↓

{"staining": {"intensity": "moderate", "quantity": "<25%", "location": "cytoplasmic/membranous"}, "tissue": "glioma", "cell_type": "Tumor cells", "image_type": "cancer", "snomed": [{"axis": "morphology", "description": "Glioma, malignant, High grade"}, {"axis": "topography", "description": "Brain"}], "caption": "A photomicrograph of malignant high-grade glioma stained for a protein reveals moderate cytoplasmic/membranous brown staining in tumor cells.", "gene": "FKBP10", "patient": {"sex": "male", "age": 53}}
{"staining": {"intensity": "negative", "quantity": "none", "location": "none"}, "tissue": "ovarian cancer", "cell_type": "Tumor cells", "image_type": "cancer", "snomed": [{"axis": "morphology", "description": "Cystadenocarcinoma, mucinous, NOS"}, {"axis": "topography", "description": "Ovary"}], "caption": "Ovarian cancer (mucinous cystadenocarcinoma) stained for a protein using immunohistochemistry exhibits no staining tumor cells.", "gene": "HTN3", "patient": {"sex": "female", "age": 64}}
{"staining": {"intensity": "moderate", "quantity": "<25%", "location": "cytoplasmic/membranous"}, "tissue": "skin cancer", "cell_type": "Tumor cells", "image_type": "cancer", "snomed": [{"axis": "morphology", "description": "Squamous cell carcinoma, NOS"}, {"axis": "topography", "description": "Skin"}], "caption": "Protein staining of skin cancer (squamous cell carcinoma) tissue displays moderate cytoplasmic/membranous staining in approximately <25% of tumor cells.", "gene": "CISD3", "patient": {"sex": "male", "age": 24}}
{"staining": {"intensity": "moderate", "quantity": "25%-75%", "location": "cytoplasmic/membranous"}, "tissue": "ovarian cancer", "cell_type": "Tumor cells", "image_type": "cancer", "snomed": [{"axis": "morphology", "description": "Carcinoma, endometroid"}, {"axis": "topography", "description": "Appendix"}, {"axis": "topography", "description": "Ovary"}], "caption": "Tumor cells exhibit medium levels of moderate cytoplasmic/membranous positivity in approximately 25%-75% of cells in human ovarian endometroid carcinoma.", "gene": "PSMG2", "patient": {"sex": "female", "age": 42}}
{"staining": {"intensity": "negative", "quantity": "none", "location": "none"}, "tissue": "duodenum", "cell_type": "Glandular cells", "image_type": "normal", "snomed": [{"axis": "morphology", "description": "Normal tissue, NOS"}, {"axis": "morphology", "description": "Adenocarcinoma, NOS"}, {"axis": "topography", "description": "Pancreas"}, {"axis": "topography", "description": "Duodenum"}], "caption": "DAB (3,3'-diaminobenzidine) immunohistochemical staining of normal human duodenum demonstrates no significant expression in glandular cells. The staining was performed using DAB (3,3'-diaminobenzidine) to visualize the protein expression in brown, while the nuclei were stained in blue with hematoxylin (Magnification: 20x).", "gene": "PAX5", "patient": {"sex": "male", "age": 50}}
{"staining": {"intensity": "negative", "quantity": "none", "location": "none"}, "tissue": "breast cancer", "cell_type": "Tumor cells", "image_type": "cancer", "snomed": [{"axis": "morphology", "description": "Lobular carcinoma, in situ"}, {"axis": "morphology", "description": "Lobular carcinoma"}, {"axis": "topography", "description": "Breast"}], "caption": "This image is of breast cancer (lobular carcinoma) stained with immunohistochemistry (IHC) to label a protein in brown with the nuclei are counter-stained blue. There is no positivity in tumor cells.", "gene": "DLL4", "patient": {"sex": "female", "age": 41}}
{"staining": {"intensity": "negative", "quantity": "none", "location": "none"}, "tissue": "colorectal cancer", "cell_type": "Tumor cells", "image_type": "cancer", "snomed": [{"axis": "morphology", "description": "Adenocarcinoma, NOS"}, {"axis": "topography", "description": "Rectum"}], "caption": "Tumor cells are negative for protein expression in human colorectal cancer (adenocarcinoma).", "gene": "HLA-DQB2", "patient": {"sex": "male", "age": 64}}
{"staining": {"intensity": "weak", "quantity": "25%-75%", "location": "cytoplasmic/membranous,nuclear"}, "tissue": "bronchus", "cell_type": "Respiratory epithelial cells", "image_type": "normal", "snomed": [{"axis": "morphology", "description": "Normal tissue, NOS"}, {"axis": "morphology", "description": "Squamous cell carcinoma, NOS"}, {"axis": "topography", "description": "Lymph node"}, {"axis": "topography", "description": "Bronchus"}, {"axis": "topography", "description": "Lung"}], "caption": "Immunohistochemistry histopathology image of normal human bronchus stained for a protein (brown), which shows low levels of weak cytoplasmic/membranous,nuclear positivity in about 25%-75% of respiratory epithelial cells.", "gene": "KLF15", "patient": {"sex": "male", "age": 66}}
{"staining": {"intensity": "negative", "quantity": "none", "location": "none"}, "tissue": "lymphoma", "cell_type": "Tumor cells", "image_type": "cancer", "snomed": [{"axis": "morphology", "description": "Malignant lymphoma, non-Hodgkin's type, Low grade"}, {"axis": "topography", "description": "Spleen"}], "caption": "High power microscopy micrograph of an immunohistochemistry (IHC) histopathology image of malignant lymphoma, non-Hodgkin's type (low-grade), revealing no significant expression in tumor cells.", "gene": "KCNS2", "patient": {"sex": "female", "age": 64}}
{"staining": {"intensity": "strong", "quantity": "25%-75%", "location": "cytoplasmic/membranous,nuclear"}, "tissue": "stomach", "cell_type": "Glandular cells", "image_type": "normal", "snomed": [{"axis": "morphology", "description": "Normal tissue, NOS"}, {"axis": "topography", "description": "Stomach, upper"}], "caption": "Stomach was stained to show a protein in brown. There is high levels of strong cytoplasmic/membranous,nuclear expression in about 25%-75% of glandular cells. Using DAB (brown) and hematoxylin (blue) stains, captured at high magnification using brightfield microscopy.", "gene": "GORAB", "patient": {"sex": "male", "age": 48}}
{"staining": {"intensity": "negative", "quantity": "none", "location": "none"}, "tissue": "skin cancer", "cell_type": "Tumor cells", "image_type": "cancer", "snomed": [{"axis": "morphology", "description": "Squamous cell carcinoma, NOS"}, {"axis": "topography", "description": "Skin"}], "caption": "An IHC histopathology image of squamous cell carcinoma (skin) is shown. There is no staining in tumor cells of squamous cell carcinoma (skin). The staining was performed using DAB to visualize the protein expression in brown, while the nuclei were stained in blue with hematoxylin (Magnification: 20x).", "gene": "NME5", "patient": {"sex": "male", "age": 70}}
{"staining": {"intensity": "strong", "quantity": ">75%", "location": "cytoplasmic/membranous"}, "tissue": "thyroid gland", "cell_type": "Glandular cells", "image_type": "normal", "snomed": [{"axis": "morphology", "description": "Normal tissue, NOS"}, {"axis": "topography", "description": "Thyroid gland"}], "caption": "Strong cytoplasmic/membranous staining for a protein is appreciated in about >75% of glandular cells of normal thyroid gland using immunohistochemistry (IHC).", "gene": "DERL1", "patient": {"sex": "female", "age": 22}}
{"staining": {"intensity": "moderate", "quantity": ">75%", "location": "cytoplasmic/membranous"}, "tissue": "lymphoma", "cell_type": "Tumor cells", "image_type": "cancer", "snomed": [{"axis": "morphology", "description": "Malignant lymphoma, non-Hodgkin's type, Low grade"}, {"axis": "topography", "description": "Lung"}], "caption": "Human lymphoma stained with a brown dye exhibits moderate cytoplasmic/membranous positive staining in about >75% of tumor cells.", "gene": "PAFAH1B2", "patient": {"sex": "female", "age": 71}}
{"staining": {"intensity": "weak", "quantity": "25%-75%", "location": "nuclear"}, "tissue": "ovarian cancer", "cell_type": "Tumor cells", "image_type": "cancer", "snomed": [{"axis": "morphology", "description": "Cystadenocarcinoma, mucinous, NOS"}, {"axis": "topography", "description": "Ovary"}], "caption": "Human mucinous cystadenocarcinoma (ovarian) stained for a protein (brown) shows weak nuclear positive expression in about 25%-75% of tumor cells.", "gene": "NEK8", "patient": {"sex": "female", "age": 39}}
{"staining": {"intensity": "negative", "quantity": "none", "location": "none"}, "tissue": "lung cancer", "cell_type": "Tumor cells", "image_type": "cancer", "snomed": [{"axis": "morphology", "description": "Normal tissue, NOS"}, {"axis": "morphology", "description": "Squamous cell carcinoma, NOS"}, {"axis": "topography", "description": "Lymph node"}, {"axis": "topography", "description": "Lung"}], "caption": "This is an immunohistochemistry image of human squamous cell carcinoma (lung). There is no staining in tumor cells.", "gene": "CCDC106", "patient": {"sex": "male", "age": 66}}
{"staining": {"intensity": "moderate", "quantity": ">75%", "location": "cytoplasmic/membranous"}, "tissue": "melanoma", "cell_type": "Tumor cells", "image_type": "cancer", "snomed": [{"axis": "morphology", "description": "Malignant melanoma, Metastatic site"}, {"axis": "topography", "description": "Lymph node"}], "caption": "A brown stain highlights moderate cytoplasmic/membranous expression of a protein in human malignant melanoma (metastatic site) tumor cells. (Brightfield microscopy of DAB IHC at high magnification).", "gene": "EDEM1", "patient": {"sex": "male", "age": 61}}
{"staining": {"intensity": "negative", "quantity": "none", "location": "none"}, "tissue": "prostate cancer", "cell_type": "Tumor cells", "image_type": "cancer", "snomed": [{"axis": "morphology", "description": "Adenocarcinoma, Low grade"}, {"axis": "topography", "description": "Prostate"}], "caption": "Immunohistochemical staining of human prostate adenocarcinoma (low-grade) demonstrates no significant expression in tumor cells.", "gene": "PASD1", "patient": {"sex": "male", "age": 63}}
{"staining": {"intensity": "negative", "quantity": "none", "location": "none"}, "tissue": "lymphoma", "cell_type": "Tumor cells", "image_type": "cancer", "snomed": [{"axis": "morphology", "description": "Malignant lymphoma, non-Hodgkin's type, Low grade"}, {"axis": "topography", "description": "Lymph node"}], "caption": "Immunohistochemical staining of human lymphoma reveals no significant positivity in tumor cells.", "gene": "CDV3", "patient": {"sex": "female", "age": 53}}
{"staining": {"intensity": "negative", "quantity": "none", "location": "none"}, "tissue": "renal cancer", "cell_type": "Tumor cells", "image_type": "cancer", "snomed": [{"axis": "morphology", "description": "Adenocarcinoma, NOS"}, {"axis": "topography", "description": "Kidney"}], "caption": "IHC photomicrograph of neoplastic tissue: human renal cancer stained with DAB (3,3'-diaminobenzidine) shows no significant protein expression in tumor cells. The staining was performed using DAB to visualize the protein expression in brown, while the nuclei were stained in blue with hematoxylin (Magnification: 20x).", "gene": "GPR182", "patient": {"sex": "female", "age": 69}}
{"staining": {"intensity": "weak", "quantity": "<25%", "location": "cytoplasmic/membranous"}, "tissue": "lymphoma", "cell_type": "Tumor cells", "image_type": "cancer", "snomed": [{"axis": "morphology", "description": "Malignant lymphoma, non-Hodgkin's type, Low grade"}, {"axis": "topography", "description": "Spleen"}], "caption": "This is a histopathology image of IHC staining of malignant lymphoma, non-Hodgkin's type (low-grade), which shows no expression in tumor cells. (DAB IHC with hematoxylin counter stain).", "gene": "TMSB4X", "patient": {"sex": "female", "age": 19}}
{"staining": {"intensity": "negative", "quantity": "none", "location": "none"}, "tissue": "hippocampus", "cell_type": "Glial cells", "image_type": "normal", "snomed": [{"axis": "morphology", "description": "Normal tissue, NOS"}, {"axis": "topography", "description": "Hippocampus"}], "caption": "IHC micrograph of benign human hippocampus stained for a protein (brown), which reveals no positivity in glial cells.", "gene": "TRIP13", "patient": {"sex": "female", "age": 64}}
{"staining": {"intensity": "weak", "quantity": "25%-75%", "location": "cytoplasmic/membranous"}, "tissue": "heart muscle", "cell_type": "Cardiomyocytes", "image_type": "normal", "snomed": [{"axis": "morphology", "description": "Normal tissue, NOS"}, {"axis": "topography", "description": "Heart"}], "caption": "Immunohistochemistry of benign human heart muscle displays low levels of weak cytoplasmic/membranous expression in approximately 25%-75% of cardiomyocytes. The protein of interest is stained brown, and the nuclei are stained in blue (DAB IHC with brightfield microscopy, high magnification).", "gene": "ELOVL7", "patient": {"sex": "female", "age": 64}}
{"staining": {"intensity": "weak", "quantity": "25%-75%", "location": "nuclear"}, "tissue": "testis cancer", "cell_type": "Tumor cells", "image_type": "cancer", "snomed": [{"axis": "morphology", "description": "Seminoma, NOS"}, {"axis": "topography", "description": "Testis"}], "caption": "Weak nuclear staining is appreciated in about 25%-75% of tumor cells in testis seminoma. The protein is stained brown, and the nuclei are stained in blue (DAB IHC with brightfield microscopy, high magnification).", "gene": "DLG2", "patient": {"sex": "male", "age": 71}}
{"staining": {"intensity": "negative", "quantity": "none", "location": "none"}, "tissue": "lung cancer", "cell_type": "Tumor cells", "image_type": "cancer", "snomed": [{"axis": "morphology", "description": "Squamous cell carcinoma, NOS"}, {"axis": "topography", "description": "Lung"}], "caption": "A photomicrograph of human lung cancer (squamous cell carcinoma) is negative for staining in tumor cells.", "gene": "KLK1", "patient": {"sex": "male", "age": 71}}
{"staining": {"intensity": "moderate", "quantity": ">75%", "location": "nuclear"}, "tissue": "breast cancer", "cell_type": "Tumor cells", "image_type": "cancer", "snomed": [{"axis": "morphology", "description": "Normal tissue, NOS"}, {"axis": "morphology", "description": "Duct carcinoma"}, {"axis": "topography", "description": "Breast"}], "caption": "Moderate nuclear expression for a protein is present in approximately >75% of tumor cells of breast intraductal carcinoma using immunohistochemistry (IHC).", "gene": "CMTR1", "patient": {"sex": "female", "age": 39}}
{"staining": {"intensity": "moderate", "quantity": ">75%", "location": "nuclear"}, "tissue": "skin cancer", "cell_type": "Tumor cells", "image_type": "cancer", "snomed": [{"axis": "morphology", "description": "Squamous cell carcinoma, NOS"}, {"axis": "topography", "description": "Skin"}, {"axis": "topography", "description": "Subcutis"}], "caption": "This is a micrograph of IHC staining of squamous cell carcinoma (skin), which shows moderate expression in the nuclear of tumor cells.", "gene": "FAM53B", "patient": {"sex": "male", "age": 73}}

↑

Reproduce exactly the lines that run from the start of the records to the line with "cancer (mucinous cystadenocarcinoma)", both included.

{"staining": {"intensity": "moderate", "quantity": "<25%", "location": "cytoplasmic/membranous"}, "tissue": "glioma", "cell_type": "Tumor cells", "image_type": "cancer", "snomed": [{"axis": "morphology", "description": "Glioma, malignant, High grade"}, {"axis": "topography", "description": "Brain"}], "caption": "A photomicrograph of malignant high-grade glioma stained for a protein reveals moderate cytoplasmic/membranous brown staining in tumor cells.", "gene": "FKBP10", "patient": {"sex": "male", "age": 53}}
{"staining": {"intensity": "negative", "quantity": "none", "location": "none"}, "tissue": "ovarian cancer", "cell_type": "Tumor cells", "image_type": "cancer", "snomed": [{"axis": "morphology", "description": "Cystadenocarcinoma, mucinous, NOS"}, {"axis": "topography", "description": "Ovary"}], "caption": "Ovarian cancer (mucinous cystadenocarcinoma) stained for a protein using immunohistochemistry exhibits no staining tumor cells.", "gene": "HTN3", "patient": {"sex": "female", "age": 64}}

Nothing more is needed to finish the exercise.